▶ [Text for analysis]:
=======
Unfortunately, that is the real issue with technology and what it allows. The World Wide Web shrinks the world and expands our options of communications or contact. That has tremendous virtues and great risks, especially for children. Those are risks that parents may be blithely unaware of, but predators aren’t.
Should game developers take more action to ensure the very young are safer in games? I have to step back and really think about that question, but I can’t agree with the notion of Sony or game companies being legally responsible. They are a business, and their concerns are too tied up with providing quality product that competes for our money. It isn’t up to the corporations or the government to babysit or provide child care for neglectful parents.
So what rating should Home have? That is another tough question to answer. Home cannot risk alienating any of its users, by promoting one age or another, one group over another. Chances are, any rating would go greatly ignored anyway. I was a kid once, and I was very good at getting away with breaking a lot of rules. I do feel that based on the content and the level of interaction of a social hub, it should have a Teen rating. Even then a rating that specifies something as being acceptable for teens doesn’t mean someone under the legal age of adulthood should go on without parental supervision. Frankly, allowing sub-accounts at thirteen years of age to populate Home just seems too young.
=======
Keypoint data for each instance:
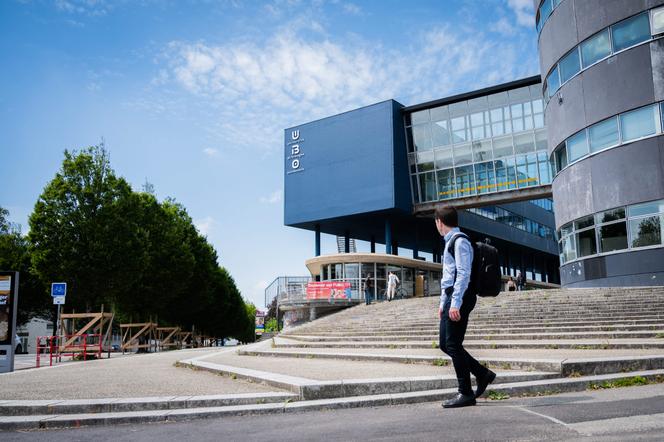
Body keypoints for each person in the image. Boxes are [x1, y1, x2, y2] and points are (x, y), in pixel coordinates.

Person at [435, 205, 496, 408]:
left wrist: (455, 303)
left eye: (436, 222)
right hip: (452, 297)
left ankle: (466, 392)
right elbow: (448, 277)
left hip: (461, 297)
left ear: (439, 222)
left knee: (452, 344)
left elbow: (463, 274)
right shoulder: (451, 241)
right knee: (446, 343)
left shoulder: (460, 241)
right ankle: (482, 373)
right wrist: (443, 302)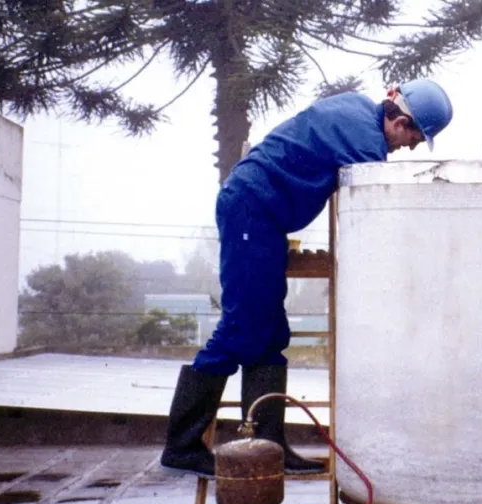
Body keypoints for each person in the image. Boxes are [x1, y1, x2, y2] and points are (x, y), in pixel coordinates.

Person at [160, 79, 454, 477]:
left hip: (263, 216)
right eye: (414, 139)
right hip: (250, 210)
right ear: (401, 122)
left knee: (270, 335)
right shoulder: (365, 143)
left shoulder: (355, 108)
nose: (410, 148)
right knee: (241, 329)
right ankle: (181, 448)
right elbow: (377, 211)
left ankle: (269, 447)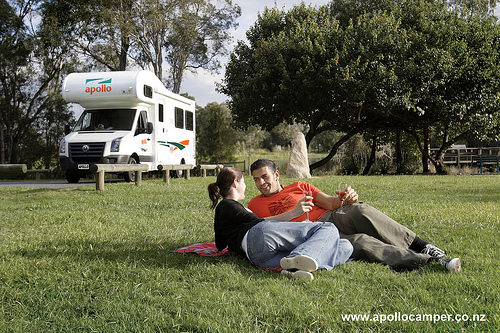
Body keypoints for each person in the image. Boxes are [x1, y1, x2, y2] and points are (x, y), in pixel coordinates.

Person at [248, 159, 461, 273]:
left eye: (264, 176)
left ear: (276, 174)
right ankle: (430, 262)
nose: (261, 183)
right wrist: (292, 213)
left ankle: (421, 244)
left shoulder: (299, 186)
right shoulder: (254, 204)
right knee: (362, 243)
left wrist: (345, 199)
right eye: (256, 179)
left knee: (360, 209)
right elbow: (260, 228)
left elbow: (331, 202)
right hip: (311, 236)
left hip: (330, 218)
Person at [208, 167, 353, 280]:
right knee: (328, 227)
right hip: (259, 236)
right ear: (236, 183)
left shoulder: (229, 209)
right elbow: (257, 223)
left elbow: (220, 244)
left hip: (258, 258)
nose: (245, 186)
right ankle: (303, 255)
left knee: (345, 246)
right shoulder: (226, 204)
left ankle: (295, 267)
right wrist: (294, 213)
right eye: (244, 182)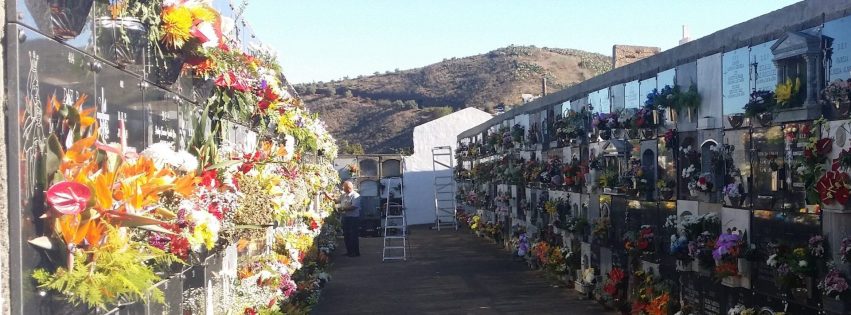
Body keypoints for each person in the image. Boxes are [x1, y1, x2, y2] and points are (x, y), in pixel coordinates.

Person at [335, 180, 361, 257]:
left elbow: (353, 207)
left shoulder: (355, 195)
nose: (343, 188)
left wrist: (342, 209)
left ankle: (355, 252)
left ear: (349, 188)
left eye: (344, 187)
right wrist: (327, 195)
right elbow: (337, 201)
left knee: (353, 235)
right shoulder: (344, 195)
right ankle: (349, 251)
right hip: (346, 218)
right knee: (346, 235)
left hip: (353, 218)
=======
▶ [Exercise set]:
1/ Rewrite everything from "Should game developers" down to "for neglectful parents." in the passage on child safety in online games, putting "supervise" in place of "babysit".
2/ In the passage on child safety in online games, what rating does the writer feel Home should have?
3/ Continue the passage on child safety in online games from its last sentence.

▶ [Answers for the tasks]:
1/
Should game developers take more action to ensure the very young are safer in games? I have to step back and really think about that question, but I can’t agree with the notion of Sony or game companies being legally responsible. They are a business, and their concerns are too tied up with providing quality product that competes for our money. It isn’t up to the corporations or the government to supervise or provide child care for neglectful parents.

2/ A Teen rating.

3/
Does this mean constant monitoring by parents? No, not necessarily — just some awareness and involvement on the part of parents. There are too many resources available on the content of the game for parents to not make informed decisions about what they allow their children to be exposed to. And that includes Home.
I agree totally PixelCub. I wrote something about this subject myself as well. Many parents don’t even realize that there are parental controls in the PS3 they can use to keep their kids safer. They need to create a sub account to set them up for their kids, but they do help. A sub account under 18 is not allowed in the theater by the way, at least that is what I have heard happened to many people.
This type of information needs to be reiterated over and over so that parents become aware that there are dangers, even in Home.
Great job on the article.
This really is an important topic! Adults should care whether children are in here trying to emulate adults.
Great article PixelCub!
Right on the money! This has been an issue since the beginning of the internet. I doubt it will go away soon, but it is nice to know there are other concerned adults out there wondering who is supervising all these kids besides a keyboard, gaming console, and the dog.
This is a great article and a question that I have asked myself many times being a parent myself. My son has a sub-account but it would be very easy to get around that an the rated content in Home. I have seen things that have made me question if 13 is way too young for Home. Some parents may not know much about what Home is or that it needs supervision for minors. Unfortunately, some parents do use game consoles as babysitters and I have been surprised in stores where parents will buy MA games for obviously very young children. Home is not like a game where you may just get exposed to things that are not age appropriate. Home has real people behind the avatars and not all people have good motives. Again, thanks for raising the awareness.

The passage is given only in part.